Using the data below, output a verbatim copy of the lines between the one holding "### **🎉 MISSION ACCOMPLISHED!**" and the one holding "- **Comparison with", inclusive, without any pictures.
[[ ENTRIES SHOWN, beginning ]]
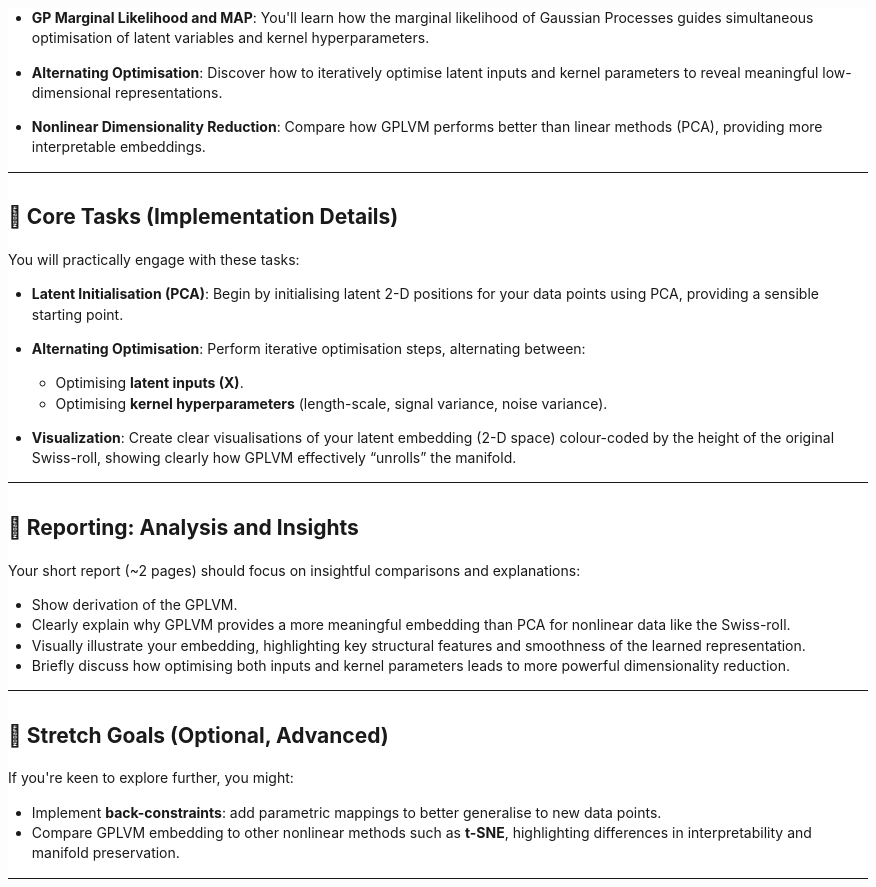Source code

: * **GP Marginal Likelihood and MAP**:
  You'll learn how the marginal likelihood of Gaussian Processes guides simultaneous optimisation of latent variables and kernel hyperparameters.

* **Alternating Optimisation**:
  Discover how to iteratively optimise latent inputs and kernel parameters to reveal meaningful low-dimensional representations.

* **Nonlinear Dimensionality Reduction**:
  Compare how GPLVM performs better than linear methods (PCA), providing more interpretable embeddings.

---

## 🚧 Core Tasks (Implementation Details)

You will practically engage with these tasks:

* **Latent Initialisation (PCA)**:
  Begin by initialising latent 2-D positions for your data points using PCA, providing a sensible starting point.

* **Alternating Optimisation**:
  Perform iterative optimisation steps, alternating between:

  * Optimising **latent inputs (X)**.
  * Optimising **kernel hyperparameters** (length-scale, signal variance, noise variance).

* **Visualization**:
  Create clear visualisations of your latent embedding (2-D space) colour-coded by the height of the original Swiss-roll, showing clearly how GPLVM effectively “unrolls” the manifold.

---

## 📝 Reporting: Analysis and Insights

Your short report (\~2 pages) should focus on insightful comparisons and explanations:

* Show derivation of the GPLVM.
* Clearly explain why GPLVM provides a more meaningful embedding than PCA for nonlinear data like the Swiss-roll.
* Visually illustrate your embedding, highlighting key structural features and smoothness of the learned representation.
* Briefly discuss how optimising both inputs and kernel parameters leads to more powerful dimensionality reduction.

---

## 🚀 Stretch Goals (Optional, Advanced)

If you're keen to explore further, you might:

* Implement **back-constraints**: add parametric mappings to better generalise to new data points.
* Compare GPLVM embedding to other nonlinear methods such as **t-SNE**, highlighting differences in interpretability and manifold preservation.

---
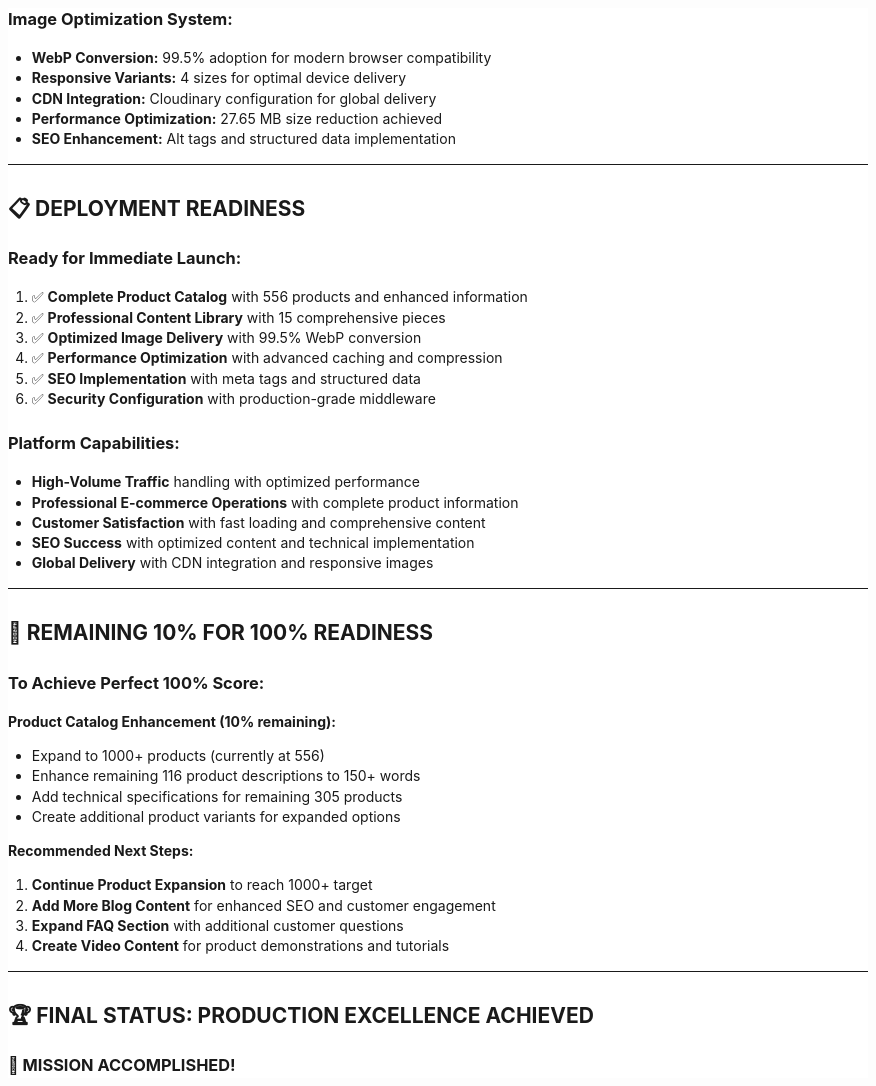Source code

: ### **Image Optimization System:**
- **WebP Conversion:** 99.5% adoption for modern browser compatibility
- **Responsive Variants:** 4 sizes for optimal device delivery
- **CDN Integration:** Cloudinary configuration for global delivery
- **Performance Optimization:** 27.65 MB size reduction achieved
- **SEO Enhancement:** Alt tags and structured data implementation

---

## 📋 DEPLOYMENT READINESS

### **Ready for Immediate Launch:**
1. ✅ **Complete Product Catalog** with 556 products and enhanced information
2. ✅ **Professional Content Library** with 15 comprehensive pieces
3. ✅ **Optimized Image Delivery** with 99.5% WebP conversion
4. ✅ **Performance Optimization** with advanced caching and compression
5. ✅ **SEO Implementation** with meta tags and structured data
6. ✅ **Security Configuration** with production-grade middleware

### **Platform Capabilities:**
- **High-Volume Traffic** handling with optimized performance
- **Professional E-commerce Operations** with complete product information
- **Customer Satisfaction** with fast loading and comprehensive content
- **SEO Success** with optimized content and technical implementation
- **Global Delivery** with CDN integration and responsive images

---

## 🎯 REMAINING 10% FOR 100% READINESS

### **To Achieve Perfect 100% Score:**

**Product Catalog Enhancement (10% remaining):**
- Expand to 1000+ products (currently at 556)
- Enhance remaining 116 product descriptions to 150+ words
- Add technical specifications for remaining 305 products
- Create additional product variants for expanded options

**Recommended Next Steps:**
1. **Continue Product Expansion** to reach 1000+ target
2. **Add More Blog Content** for enhanced SEO and customer engagement
3. **Expand FAQ Section** with additional customer questions
4. **Create Video Content** for product demonstrations and tutorials

---

## 🏆 FINAL STATUS: PRODUCTION EXCELLENCE ACHIEVED

### **🎉 MISSION ACCOMPLISHED!**
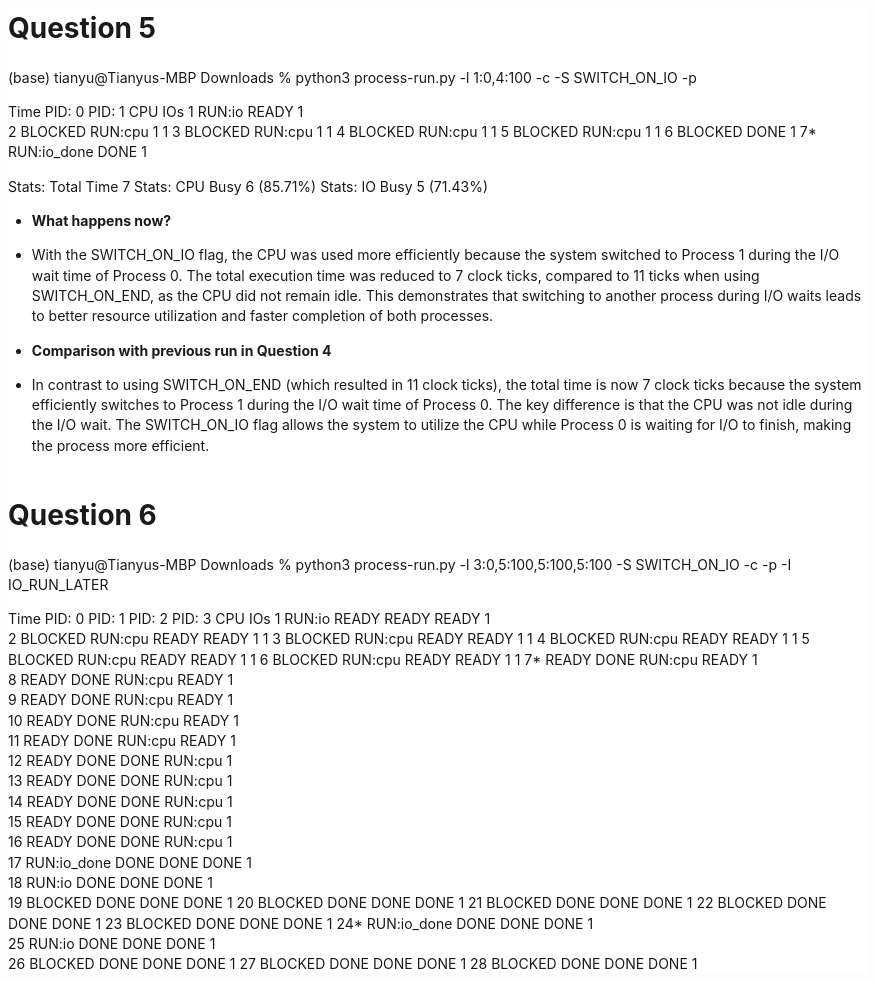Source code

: #  Question 5
(base) tianyu@Tianyus-MBP Downloads % python3 process-run.py -l 1:0,4:100 -c -S SWITCH_ON_IO -p

Time        PID: 0        PID: 1           CPU           IOs
  1         RUN:io         READY             1          
  2        BLOCKED       RUN:cpu             1             1
  3        BLOCKED       RUN:cpu             1             1
  4        BLOCKED       RUN:cpu             1             1
  5        BLOCKED       RUN:cpu             1             1
  6        BLOCKED          DONE                           1
  7*   RUN:io_done          DONE             1          

Stats: Total Time 7
Stats: CPU Busy 6 (85.71%)
Stats: IO Busy  5 (71.43%)

- **What happens now?**
- With the SWITCH_ON_IO flag, the CPU was used more efficiently because the system switched to Process 1 during the I/O wait time of Process 0. The total execution time was reduced to 7 clock ticks, compared to 11 ticks when using SWITCH_ON_END, as the CPU did not remain idle. This demonstrates that switching to another process during I/O waits leads to better resource utilization and faster completion of both processes.

- **Comparison with previous run in Question 4**
- In contrast to using SWITCH_ON_END (which resulted in 11 clock ticks), the total time is now 7 clock ticks because the system efficiently switches to Process 1 during the I/O wait time of Process 0. The key difference is that the CPU was not idle during the I/O wait. The SWITCH_ON_IO flag allows the system to utilize the CPU while Process 0 is waiting for I/O to finish, making the process more efficient.

#  Question 6
(base) tianyu@Tianyus-MBP Downloads % python3 process-run.py -l 3:0,5:100,5:100,5:100 -S SWITCH_ON_IO -c -p -I IO_RUN_LATER

Time        PID: 0        PID: 1        PID: 2        PID: 3           CPU           IOs
  1         RUN:io         READY         READY         READY             1          
  2        BLOCKED       RUN:cpu         READY         READY             1             1
  3        BLOCKED       RUN:cpu         READY         READY             1             1
  4        BLOCKED       RUN:cpu         READY         READY             1             1
  5        BLOCKED       RUN:cpu         READY         READY             1             1
  6        BLOCKED       RUN:cpu         READY         READY             1             1
  7*         READY          DONE       RUN:cpu         READY             1          
  8          READY          DONE       RUN:cpu         READY             1          
  9          READY          DONE       RUN:cpu         READY             1          
 10          READY          DONE       RUN:cpu         READY             1          
 11          READY          DONE       RUN:cpu         READY             1          
 12          READY          DONE          DONE       RUN:cpu             1          
 13          READY          DONE          DONE       RUN:cpu             1          
 14          READY          DONE          DONE       RUN:cpu             1          
 15          READY          DONE          DONE       RUN:cpu             1          
 16          READY          DONE          DONE       RUN:cpu             1          
 17    RUN:io_done          DONE          DONE          DONE             1          
 18         RUN:io          DONE          DONE          DONE             1          
 19        BLOCKED          DONE          DONE          DONE                           1
 20        BLOCKED          DONE          DONE          DONE                           1
 21        BLOCKED          DONE          DONE          DONE                           1
 22        BLOCKED          DONE          DONE          DONE                           1
 23        BLOCKED          DONE          DONE          DONE                           1
 24*   RUN:io_done          DONE          DONE          DONE             1          
 25         RUN:io          DONE          DONE          DONE             1          
 26        BLOCKED          DONE          DONE          DONE                           1
 27        BLOCKED          DONE          DONE          DONE                           1
 28        BLOCKED          DONE          DONE          DONE                           1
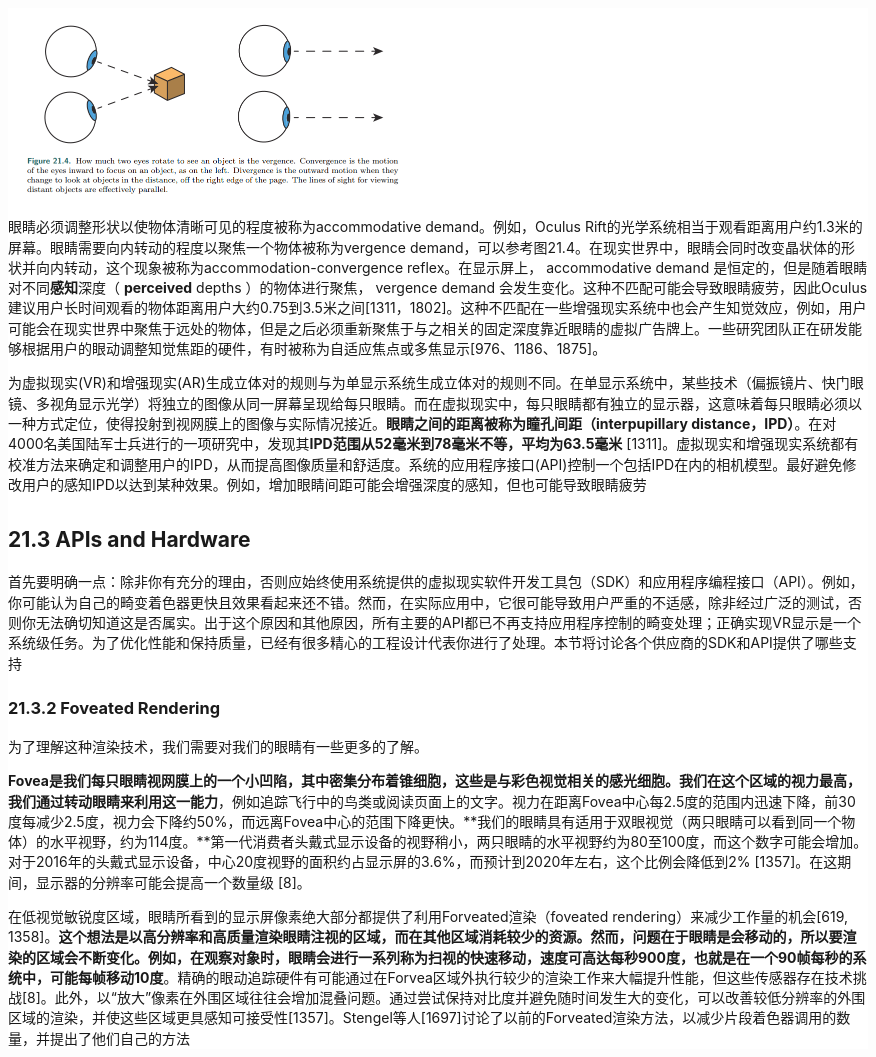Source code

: <img src="Virtual%20and%20Augmented%20Reality.assets/1688127785404.png" alt="1688127785404" style="zoom:50%;" />

 眼睛必须调整形状以使物体清晰可见的程度被称为accommodative demand。例如，Oculus Rift的光学系统相当于观看距离用户约1.3米的屏幕。眼睛需要向内转动的程度以聚焦一个物体被称为vergence demand，可以参考图21.4。在现实世界中，眼睛会同时改变晶状体的形状并向内转动，这个现象被称为accommodation-convergence reflex。在显示屏上， accommodative
demand 是恒定的，但是随着眼睛对不同**感知**深度（ **perceived** depths ）的物体进行聚焦， vergence demand 会发生变化。这种不匹配可能会导致眼睛疲劳，因此Oculus建议用户长时间观看的物体距离用户大约0.75到3.5米之间[1311，1802]。这种不匹配在一些增强现实系统中也会产生知觉效应，例如，用户可能会在现实世界中聚焦于远处的物体，但是之后必须重新聚焦于与之相关的固定深度靠近眼睛的虚拟广告牌上。一些研究团队正在研发能够根据用户的眼动调整知觉焦距的硬件，有时被称为自适应焦点或多焦显示[976、1186、1875]。 

 为虚拟现实(VR)和增强现实(AR)生成立体对的规则与为单显示系统生成立体对的规则不同。在单显示系统中，某些技术（偏振镜片、快门眼镜、多视角显示光学）将独立的图像从同一屏幕呈现给每只眼睛。而在虚拟现实中，每只眼睛都有独立的显示器，这意味着每只眼睛必须以一种方式定位，使得投射到视网膜上的图像与实际情况接近。**眼睛之间的距离被称为瞳孔间距（interpupillary distance，IPD）**。在对4000名美国陆军士兵进行的一项研究中，发现其**IPD范围从52毫米到78毫米不等，平均为63.5毫米** [1311]。虚拟现实和增强现实系统都有校准方法来确定和调整用户的IPD，从而提高图像质量和舒适度。系统的应用程序接口(API)控制一个包括IPD在内的相机模型。最好避免修改用户的感知IPD以达到某种效果。例如，增加眼睛间距可能会增强深度的感知，但也可能导致眼睛疲劳 

## 21.3 APIs and Hardware

 首先要明确一点：除非你有充分的理由，否则应始终使用系统提供的虚拟现实软件开发工具包（SDK）和应用程序编程接口（API）。例如，你可能认为自己的畸变着色器更快且效果看起来还不错。然而，在实际应用中，它很可能导致用户严重的不适感，除非经过广泛的测试，否则你无法确切知道这是否属实。出于这个原因和其他原因，所有主要的API都已不再支持应用程序控制的畸变处理；正确实现VR显示是一个系统级任务。为了优化性能和保持质量，已经有很多精心的工程设计代表你进行了处理。本节将讨论各个供应商的SDK和API提供了哪些支持 

### 21.3.2  Foveated Rendering 

为了理解这种渲染技术，我们需要对我们的眼睛有一些更多的了解。

**Fovea是我们每只眼睛视网膜上的一个小凹陷，其中密集分布着锥细胞，这些是与彩色视觉相关的感光细胞。我们在这个区域的视力最高，我们通过转动眼睛来利用这一能力**，例如追踪飞行中的鸟类或阅读页面上的文字。视力在距离Fovea中心每2.5度的范围内迅速下降，前30度每减少2.5度，视力会下降约50%，而远离Fovea中心的范围下降更快。**我们的眼睛具有适用于双眼视觉（两只眼睛可以看到同一个物体）的水平视野，约为114度。**第一代消费者头戴式显示设备的视野稍小，两只眼睛的水平视野约为80至100度，而这个数字可能会增加。对于2016年的头戴式显示设备，中心20度视野的面积约占显示屏的3.6%，而预计到2020年左右，这个比例会降低到2% [1357]。在这期间，显示器的分辨率可能会提高一个数量级 [8]。

 在低视觉敏锐度区域，眼睛所看到的显示屏像素绝大部分都提供了利用Forveated渲染（foveated rendering）来减少工作量的机会[619, 1358]。**这个想法是以高分辨率和高质量渲染眼睛注视的区域，而在其他区域消耗较少的资源。然而，问题在于眼睛是会移动的，所以要渲染的区域会不断变化。例如，在观察对象时，眼睛会进行一系列称为扫视的快速移动，速度可高达每秒900度，也就是在一个90帧每秒的系统中，可能每帧移动10度**。精确的眼动追踪硬件有可能通过在Forvea区域外执行较少的渲染工作来大幅提升性能，但这些传感器存在技术挑战[8]。此外，以“放大”像素在外围区域往往会增加混叠问题。通过尝试保持对比度并避免随时间发生大的变化，可以改善较低分辨率的外围区域的渲染，并使这些区域更具感知可接受性[1357]。Stengel等人[1697]讨论了以前的Forveated渲染方法，以减少片段着色器调用的数量，并提出了他们自己的方法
[[ ENTRIES SHOWN, end ]]
RESPONSE AREA:
### **🎉 MISSION ACCOMPLISHED!**
Source code

: #  Question 5
(base) tianyu@Tianyus-MBP Downloads % python3 process-run.py -l 1:0,4:100 -c -S SWITCH_ON_IO -p

Time        PID: 0        PID: 1           CPU           IOs
  1         RUN:io         READY             1          
  2        BLOCKED       RUN:cpu             1             1
  3        BLOCKED       RUN:cpu             1             1
  4        BLOCKED       RUN:cpu             1             1
  5        BLOCKED       RUN:cpu             1             1
  6        BLOCKED          DONE                           1
  7*   RUN:io_done          DONE             1          

Stats: Total Time 7
Stats: CPU Busy 6 (85.71%)
Stats: IO Busy  5 (71.43%)

- **What happens now?**
- With the SWITCH_ON_IO flag, the CPU was used more efficiently because the system switched to Process 1 during the I/O wait time of Process 0. The total execution time was reduced to 7 clock ticks, compared to 11 ticks when using SWITCH_ON_END, as the CPU did not remain idle. This demonstrates that switching to another process during I/O waits leads to better resource utilization and faster completion of both processes.

- **Comparison with previous run in Question 4**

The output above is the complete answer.